Last year, the department took action against Renaissance Marketing, which provided customers with a forged Minnesota real estate appraiser license.
The company offered to sell timeshares for a 10 percent fee and seven percent commission. The company claimed it already had buyers for the properties and the buyers were willing to pay an inflated price. Once the owner signed a contract the company threatened to prosecute the owner if he or she didn't immediately pay the fees. The company's website claimed it was "one of the largest Saint Paul property management company [sic] managing individual units through Saint Paul."

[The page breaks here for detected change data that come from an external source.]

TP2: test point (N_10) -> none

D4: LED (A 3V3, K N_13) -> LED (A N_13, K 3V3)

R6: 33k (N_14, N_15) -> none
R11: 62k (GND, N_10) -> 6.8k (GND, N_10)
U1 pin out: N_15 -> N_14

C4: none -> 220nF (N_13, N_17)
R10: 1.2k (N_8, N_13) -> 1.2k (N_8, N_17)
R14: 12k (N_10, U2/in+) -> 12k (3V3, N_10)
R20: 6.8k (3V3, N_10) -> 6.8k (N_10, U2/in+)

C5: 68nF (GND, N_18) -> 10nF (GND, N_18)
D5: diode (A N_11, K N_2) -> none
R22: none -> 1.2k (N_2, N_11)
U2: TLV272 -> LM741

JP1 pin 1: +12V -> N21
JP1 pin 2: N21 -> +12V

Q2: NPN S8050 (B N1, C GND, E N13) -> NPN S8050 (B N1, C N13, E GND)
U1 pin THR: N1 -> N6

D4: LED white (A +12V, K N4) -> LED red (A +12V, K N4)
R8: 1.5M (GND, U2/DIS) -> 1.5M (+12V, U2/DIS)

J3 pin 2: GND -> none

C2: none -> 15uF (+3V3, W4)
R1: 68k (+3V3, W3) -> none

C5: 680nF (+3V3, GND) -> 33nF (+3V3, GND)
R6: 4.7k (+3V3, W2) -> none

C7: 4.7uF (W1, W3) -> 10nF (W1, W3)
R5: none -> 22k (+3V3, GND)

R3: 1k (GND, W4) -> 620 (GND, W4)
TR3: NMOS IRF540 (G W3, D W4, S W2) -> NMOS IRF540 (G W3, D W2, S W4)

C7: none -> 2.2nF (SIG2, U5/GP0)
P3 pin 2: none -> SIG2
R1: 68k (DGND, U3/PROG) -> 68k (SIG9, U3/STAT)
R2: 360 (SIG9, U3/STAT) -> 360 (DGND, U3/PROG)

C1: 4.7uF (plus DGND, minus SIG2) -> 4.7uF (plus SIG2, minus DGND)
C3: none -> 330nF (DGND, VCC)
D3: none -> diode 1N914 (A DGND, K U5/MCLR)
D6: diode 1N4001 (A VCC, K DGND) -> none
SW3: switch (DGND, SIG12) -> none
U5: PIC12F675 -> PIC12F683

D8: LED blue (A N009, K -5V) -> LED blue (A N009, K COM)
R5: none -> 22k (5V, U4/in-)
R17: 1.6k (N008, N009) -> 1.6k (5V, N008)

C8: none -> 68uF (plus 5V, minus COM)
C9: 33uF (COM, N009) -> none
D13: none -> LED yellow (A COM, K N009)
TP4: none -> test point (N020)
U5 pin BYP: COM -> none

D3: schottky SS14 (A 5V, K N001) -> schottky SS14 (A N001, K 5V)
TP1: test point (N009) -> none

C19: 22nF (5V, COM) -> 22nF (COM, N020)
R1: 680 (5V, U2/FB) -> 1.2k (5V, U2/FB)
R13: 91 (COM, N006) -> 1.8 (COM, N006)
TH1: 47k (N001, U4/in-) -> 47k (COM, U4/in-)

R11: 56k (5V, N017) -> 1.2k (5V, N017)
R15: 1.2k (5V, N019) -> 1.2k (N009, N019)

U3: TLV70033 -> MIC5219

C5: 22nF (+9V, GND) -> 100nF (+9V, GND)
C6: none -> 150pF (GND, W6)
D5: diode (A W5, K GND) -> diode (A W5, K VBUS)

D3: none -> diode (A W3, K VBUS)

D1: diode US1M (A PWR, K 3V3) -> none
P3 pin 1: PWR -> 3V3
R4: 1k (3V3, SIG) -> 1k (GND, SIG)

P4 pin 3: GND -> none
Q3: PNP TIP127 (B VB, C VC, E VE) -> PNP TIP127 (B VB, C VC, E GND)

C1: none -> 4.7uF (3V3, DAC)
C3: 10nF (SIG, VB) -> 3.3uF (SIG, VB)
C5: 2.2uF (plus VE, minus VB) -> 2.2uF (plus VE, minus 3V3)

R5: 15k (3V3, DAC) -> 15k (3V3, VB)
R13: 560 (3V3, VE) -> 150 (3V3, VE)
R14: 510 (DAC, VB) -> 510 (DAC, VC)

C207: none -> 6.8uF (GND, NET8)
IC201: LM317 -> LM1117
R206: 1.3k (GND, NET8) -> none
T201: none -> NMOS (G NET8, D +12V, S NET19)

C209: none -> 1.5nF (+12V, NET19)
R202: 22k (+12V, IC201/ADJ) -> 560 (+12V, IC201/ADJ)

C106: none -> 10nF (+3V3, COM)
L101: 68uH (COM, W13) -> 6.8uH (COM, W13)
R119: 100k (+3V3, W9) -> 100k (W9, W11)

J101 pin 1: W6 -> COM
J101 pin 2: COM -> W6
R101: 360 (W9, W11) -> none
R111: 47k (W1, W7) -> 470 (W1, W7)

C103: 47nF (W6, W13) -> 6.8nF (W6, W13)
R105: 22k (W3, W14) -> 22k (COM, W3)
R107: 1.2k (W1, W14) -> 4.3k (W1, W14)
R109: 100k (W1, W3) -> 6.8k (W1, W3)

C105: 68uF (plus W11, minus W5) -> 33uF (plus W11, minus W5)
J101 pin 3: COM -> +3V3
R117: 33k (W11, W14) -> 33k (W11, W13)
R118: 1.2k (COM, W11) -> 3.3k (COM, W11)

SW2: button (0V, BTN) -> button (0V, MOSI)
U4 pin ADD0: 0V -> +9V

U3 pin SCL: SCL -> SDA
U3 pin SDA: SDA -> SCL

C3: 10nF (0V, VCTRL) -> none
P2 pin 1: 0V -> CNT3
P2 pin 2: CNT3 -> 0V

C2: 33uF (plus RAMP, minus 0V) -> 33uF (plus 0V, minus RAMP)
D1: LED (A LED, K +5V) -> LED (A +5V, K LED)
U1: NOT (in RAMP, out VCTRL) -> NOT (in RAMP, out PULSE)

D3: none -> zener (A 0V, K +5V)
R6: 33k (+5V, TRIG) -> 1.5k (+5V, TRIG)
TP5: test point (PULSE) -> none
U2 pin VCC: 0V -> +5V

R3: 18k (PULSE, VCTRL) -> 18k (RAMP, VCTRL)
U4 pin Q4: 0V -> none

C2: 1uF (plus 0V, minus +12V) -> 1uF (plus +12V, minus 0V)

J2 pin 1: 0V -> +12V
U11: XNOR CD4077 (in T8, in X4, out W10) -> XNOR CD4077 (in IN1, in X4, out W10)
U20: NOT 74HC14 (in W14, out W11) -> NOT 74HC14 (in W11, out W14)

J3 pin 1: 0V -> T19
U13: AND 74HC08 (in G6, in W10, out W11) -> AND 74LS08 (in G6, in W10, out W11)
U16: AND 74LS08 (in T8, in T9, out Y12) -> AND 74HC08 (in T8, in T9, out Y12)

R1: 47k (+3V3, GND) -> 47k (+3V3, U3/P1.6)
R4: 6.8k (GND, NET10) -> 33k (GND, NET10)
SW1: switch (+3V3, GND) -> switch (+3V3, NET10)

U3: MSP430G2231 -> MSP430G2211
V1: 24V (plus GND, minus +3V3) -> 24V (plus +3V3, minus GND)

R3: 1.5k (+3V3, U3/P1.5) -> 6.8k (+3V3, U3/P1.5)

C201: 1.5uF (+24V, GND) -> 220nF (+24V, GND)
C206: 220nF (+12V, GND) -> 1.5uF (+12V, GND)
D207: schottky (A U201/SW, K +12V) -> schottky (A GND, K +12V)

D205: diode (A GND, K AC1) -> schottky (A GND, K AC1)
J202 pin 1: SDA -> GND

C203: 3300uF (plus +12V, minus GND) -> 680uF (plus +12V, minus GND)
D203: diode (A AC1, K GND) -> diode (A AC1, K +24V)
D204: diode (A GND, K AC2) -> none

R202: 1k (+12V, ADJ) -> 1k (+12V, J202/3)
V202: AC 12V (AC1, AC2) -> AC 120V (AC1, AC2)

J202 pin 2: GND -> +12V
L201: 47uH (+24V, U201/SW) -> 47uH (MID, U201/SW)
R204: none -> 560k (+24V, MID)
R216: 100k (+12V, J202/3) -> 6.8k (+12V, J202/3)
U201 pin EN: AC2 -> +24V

Other companies named by the department are Integrated Escrow Services, ABS Consulting Company, World Transfer Title, Premium Properties Management, Net Management Group, Concord International Title, Continental Property Solutions, Twin Cities Property Advisors, and World Event Management.
The department said all the companies operated in a manner similar to Global Properties Specialists.
If approached by someone offering to sell your property for you or rent it out, the state offers this advice. Verify that the company has a Minnesota real estate license. Research the company online. Beware of high pressure sales tactics and upfront fees.